--- TEKST ŹRÓDŁOWY ---
@5tgbnhy6 Ja pierdolę, jak można mówić że żyjemy w jakimś socjalizmie. PiS i PO wzajemnie się wyzywają od socjalistów i komunistów jako obelgi, SLD to dawni PZPRowcy którzy doprowadzili do likwidacji PRL zastępując to Balcerowiczowskim dzikim kapitalizmem.
Mamy czwarty od końca w Europie udział płac pracowników w PKB (a to jest wskaźnik numer jeden w kwestii socjalizmu/kapitalizmy. To znaczy czy zyski wędrują jako nagroda za posiadanie kapitału czy wynagrodzenie za pracę i jeszcze nam ten udział spada aktualnie).
Mamy miliarderów i bezdomnych. W socjalizmie by ich nie było.
---
**PYTANIA DO ODPOWIEDZI:**
1. Przepisz wiernie z tekstu źródłowego wszystko od „Mamy czwarty od” aż po „ich nie było.”.
2. Które miejsce w Europie pod względem udziału płac pracowników w PKB podaje tekst źródłowy?
3. Przełóż na angielski zdanie z tekstu źródłowego: „Mamy miliarderów i bezdomnych.”
Rekordy nie mają żadnego związku z tekstem źródłowym.
--- DANE DO PRZEGLĄDU ---
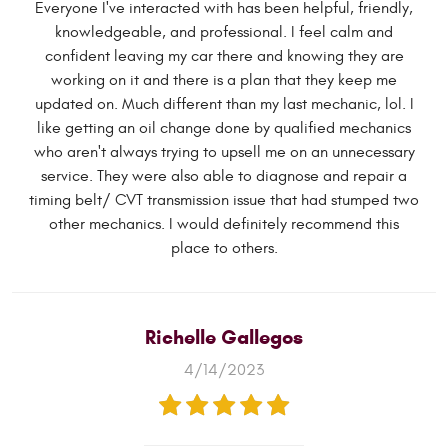
Everyone I've interacted with has been helpful, friendly,
knowledgeable, and professional. I feel calm and
confident leaving my car there and knowing they are
working on it and there is a plan that they keep me
updated on. Much different than my last mechanic, lol. I
like getting an oil change done by qualified mechanics
who aren't always trying to upsell me on an unnecessary
service. They were also able to diagnose and repair a
timing belt/ CVT transmission issue that had stumped two
other mechanics. I would definitely recommend this
place to others.
Richelle Gallegos
4/14/2023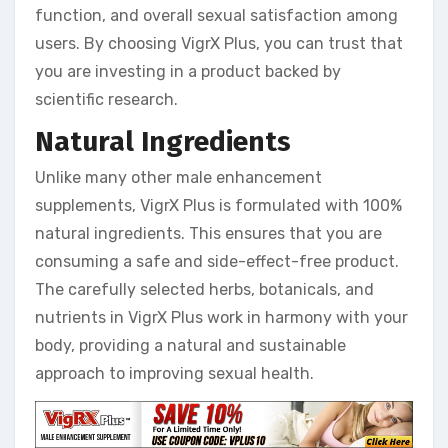
function, and overall sexual satisfaction among
users. By choosing VigrX Plus, you can trust that
you are investing in a product backed by
scientific research.
Natural Ingredients
Unlike many other male enhancement
supplements, VigrX Plus is formulated with 100%
natural ingredients. This ensures that you are
consuming a safe and side-effect-free product.
The carefully selected herbs, botanicals, and
nutrients in VigrX Plus work in harmony with your
body, providing a natural and sustainable
approach to improving sexual health.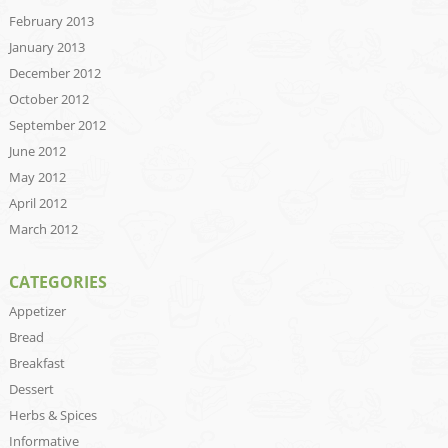
February 2013
January 2013
December 2012
October 2012
September 2012
June 2012
May 2012
April 2012
March 2012
CATEGORIES
Appetizer
Bread
Breakfast
Dessert
Herbs & Spices
Informative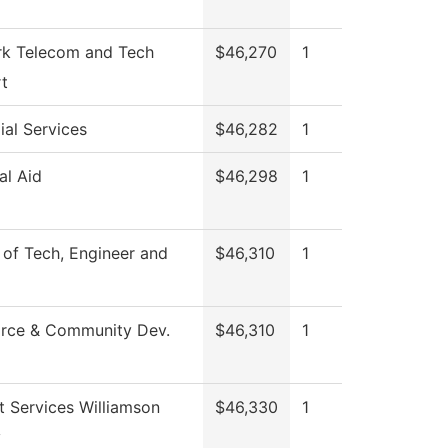
k Telecom and Tech
$46,270
1
t
ial Services
$46,282
1
al Aid
$46,298
1
 of Tech, Engineer and
$46,310
1
rce & Community Dev.
$46,310
1
t Services Williamson
$46,330
1
y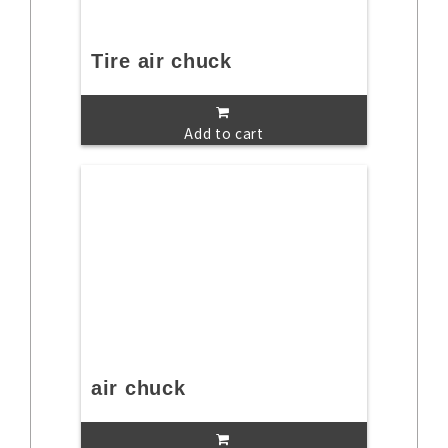
Tire air chuck
Add to cart
air chuck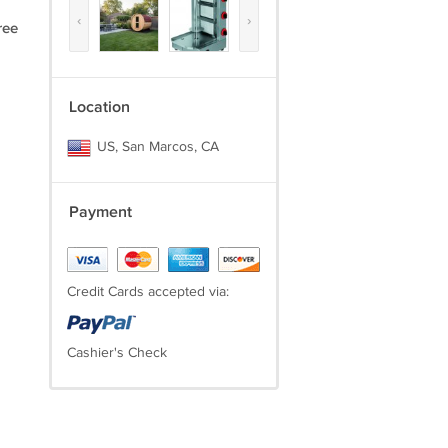
‹
›
ree
Location
US, San Marcos, CA
Payment
Credit Cards accepted via:
Cashier's Check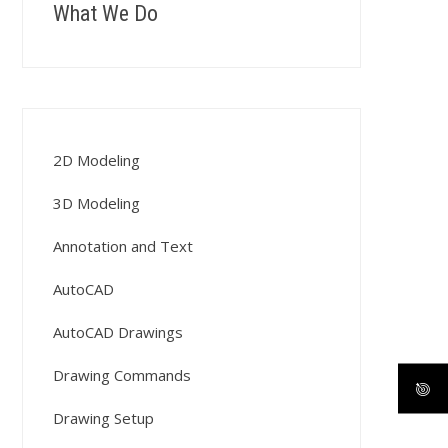
What We Do
2D Modeling
3D Modeling
Annotation and Text
AutoCAD
AutoCAD Drawings
Drawing Commands
Drawing Setup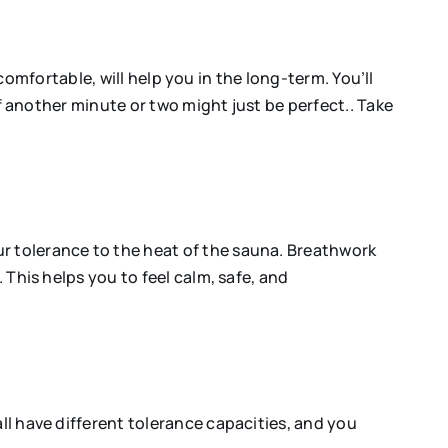
uncomfortable, will help you in the long-term. You’ll
 if another minute or two might just be perfect.. Take
ur tolerance to the heat of the sauna. Breathwork
 This helps you to feel calm, safe, and
ll have different tolerance capacities, and you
---
**ROZWIĄZANIA ZADAŃ:**
1.
Mamy czwarty od końca w Europie udział płac pracowników w PKB (a to jest wskaźnik numer jeden w kwestii socjalizmu/kapitalizmy. To znaczy czy zyski wędrują jako nagroda za posiadanie kapitału czy wynagrodzenie za pracę i jeszcze nam ten udział spada aktualnie).
Mamy miliarderów i bezdomnych. W socjalizmie by ich nie było.

2. Czwarte od końca.

3. We have billionaires and homeless people.